Understanding Caparra: Deposits in Italian Property Transactions

buy in Italy lawyer hire or real estate agents govoni

What does the Civil Code say about deposits in Italy?

Article 1385 of the Italian Civil Code governs deposits in Italy, stipulating that at the time of a purchase contract’s conclusion, one party may provide the other with a sum of money or tangible items as a deposit. This deposit serves as an assurance for fulfilling contractual obligations. If the deposit-giving party defaults, the other party may withdraw from the contract, retaining the deposit. Conversely, if the deposit-receiving party defaults, the other party may withdraw and claim double the deposit. Damages in case of non-performance are governed by general rules.

Purchase deposits and preliminary contracts

In preliminary agreements, a deposit is typically required. This sum, paid by the promising buyer to the promising seller, acts as a guarantee. If the seller reneges on the final deed, double the deposit amount is returned to the buyer. Conversely, if the potential buyer withdraws, the seller retains the deposit. Essentially, the deposit ensures future performance, making it essential for a binding preliminary agreement.

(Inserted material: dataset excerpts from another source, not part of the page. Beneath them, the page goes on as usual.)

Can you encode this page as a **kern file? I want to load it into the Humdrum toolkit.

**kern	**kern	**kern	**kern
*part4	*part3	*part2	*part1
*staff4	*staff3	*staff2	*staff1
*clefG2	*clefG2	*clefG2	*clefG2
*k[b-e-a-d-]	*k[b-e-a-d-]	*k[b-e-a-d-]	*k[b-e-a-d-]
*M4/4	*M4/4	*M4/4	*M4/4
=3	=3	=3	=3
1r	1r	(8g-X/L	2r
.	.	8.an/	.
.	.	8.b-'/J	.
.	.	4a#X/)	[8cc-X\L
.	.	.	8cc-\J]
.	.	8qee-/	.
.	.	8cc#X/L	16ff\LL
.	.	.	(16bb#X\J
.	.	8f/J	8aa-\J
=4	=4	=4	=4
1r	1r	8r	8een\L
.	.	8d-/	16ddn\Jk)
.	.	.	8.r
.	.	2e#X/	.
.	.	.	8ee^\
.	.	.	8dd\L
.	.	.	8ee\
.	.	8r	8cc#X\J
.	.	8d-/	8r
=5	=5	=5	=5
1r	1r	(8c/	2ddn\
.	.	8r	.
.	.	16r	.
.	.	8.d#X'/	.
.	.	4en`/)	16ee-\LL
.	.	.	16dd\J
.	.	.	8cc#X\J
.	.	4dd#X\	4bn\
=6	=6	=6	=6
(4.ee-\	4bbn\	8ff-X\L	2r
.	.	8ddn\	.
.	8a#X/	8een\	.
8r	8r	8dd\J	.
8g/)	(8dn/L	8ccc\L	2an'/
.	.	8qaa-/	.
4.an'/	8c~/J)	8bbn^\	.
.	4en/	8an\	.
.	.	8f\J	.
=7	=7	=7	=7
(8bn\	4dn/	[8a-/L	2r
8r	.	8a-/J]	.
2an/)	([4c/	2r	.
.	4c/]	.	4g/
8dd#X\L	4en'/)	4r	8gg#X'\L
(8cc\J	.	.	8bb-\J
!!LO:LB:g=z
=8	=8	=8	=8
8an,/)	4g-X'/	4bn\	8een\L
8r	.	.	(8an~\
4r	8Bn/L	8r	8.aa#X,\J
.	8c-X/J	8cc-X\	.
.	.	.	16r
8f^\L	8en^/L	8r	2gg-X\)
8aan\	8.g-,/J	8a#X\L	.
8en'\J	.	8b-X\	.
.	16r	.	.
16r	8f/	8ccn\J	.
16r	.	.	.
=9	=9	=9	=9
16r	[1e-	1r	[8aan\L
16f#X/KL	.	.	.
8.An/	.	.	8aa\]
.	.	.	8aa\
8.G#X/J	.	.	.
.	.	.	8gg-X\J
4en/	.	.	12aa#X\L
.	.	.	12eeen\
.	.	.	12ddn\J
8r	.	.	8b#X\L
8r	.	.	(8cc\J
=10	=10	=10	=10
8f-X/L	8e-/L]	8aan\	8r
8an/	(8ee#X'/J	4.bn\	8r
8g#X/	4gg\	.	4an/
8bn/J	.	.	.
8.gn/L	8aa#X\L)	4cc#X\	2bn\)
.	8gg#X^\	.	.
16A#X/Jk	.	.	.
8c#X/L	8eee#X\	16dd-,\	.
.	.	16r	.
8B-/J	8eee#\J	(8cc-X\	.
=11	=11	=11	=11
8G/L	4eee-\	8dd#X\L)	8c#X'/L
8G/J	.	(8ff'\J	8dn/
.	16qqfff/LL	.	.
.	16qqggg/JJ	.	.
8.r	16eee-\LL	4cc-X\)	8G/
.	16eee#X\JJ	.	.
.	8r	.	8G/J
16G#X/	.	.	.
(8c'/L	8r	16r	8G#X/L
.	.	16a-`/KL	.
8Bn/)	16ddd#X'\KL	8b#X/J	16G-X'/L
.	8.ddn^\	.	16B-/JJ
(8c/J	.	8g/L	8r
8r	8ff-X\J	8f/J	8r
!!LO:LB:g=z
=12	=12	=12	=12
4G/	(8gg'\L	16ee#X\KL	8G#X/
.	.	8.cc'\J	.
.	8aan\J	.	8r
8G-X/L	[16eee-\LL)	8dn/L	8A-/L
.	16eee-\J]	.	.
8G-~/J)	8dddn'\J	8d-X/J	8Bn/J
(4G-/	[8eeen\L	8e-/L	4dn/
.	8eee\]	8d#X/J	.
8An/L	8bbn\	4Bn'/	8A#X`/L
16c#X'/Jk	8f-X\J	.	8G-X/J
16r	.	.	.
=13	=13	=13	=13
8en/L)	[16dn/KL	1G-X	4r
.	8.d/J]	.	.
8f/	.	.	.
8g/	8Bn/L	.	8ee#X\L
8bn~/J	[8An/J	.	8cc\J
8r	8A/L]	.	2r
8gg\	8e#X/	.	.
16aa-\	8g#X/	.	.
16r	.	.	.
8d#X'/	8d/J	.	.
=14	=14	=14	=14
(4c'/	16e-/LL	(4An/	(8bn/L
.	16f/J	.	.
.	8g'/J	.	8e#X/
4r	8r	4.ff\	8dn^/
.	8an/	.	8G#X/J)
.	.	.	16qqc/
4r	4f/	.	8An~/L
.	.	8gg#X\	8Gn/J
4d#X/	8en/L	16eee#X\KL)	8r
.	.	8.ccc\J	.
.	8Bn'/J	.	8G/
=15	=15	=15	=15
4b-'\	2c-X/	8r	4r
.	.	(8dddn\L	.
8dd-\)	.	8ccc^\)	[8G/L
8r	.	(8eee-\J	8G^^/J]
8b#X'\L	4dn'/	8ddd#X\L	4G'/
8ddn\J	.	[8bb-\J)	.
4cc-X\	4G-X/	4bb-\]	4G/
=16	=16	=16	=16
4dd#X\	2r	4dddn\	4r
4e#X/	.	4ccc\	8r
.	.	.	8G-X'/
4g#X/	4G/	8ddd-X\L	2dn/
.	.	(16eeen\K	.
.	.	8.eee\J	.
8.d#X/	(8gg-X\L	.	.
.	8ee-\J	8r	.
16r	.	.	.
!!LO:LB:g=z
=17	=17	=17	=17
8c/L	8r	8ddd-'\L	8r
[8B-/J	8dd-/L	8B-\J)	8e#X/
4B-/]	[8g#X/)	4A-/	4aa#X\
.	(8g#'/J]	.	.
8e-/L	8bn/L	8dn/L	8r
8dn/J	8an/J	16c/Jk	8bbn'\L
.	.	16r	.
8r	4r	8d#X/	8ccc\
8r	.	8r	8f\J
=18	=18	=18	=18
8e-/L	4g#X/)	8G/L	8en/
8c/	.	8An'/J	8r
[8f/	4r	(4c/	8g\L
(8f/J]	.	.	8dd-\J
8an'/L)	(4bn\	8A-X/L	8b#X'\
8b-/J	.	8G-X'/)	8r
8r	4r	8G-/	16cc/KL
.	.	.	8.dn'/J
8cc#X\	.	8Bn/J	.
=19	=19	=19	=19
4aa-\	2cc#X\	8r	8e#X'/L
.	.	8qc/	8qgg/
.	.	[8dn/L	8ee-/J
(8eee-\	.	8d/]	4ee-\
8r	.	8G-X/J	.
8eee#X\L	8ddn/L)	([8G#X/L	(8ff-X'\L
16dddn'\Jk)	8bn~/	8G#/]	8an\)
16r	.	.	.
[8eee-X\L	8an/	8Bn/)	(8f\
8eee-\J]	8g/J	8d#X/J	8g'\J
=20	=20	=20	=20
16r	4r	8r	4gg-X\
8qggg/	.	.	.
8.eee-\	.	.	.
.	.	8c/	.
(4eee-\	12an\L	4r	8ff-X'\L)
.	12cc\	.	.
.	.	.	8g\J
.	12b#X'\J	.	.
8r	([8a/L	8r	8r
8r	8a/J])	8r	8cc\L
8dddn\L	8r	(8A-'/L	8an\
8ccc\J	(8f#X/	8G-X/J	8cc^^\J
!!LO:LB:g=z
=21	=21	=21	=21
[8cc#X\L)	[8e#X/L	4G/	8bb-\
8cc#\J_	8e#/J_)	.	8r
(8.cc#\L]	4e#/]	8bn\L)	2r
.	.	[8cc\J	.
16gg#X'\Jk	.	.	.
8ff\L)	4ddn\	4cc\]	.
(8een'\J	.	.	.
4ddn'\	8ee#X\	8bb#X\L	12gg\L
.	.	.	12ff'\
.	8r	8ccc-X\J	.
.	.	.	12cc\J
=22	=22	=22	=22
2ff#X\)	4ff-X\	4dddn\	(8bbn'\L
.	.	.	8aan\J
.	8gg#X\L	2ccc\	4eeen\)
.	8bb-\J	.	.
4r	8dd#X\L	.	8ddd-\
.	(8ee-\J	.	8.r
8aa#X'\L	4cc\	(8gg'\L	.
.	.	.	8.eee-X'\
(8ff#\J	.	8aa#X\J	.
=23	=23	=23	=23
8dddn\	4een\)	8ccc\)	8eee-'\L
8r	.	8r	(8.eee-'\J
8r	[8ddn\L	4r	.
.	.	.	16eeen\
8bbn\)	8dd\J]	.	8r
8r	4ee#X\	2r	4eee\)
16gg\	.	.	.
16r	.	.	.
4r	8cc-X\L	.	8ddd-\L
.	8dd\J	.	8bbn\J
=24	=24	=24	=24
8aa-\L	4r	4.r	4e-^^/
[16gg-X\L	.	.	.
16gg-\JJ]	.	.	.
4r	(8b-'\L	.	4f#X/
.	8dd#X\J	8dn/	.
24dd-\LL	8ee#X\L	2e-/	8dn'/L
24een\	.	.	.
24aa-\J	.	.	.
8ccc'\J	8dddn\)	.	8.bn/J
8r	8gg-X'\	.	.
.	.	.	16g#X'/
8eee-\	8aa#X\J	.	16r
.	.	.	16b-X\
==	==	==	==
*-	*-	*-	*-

Purchase deposit and mortgage deposit

While both involve advance payments, purchase deposits and mortgage deposits (also known as down payments) serve different purposes. The purchase deposit guarantees performance: in case of buyer default, the seller retains it, while in seller default, the buyer can claim double.

On the other hand, the mortgage deposit is solely an advance payment of part of the price. If the contract fails, the mortgage deposit must be refunded, with damages potentially claimed later.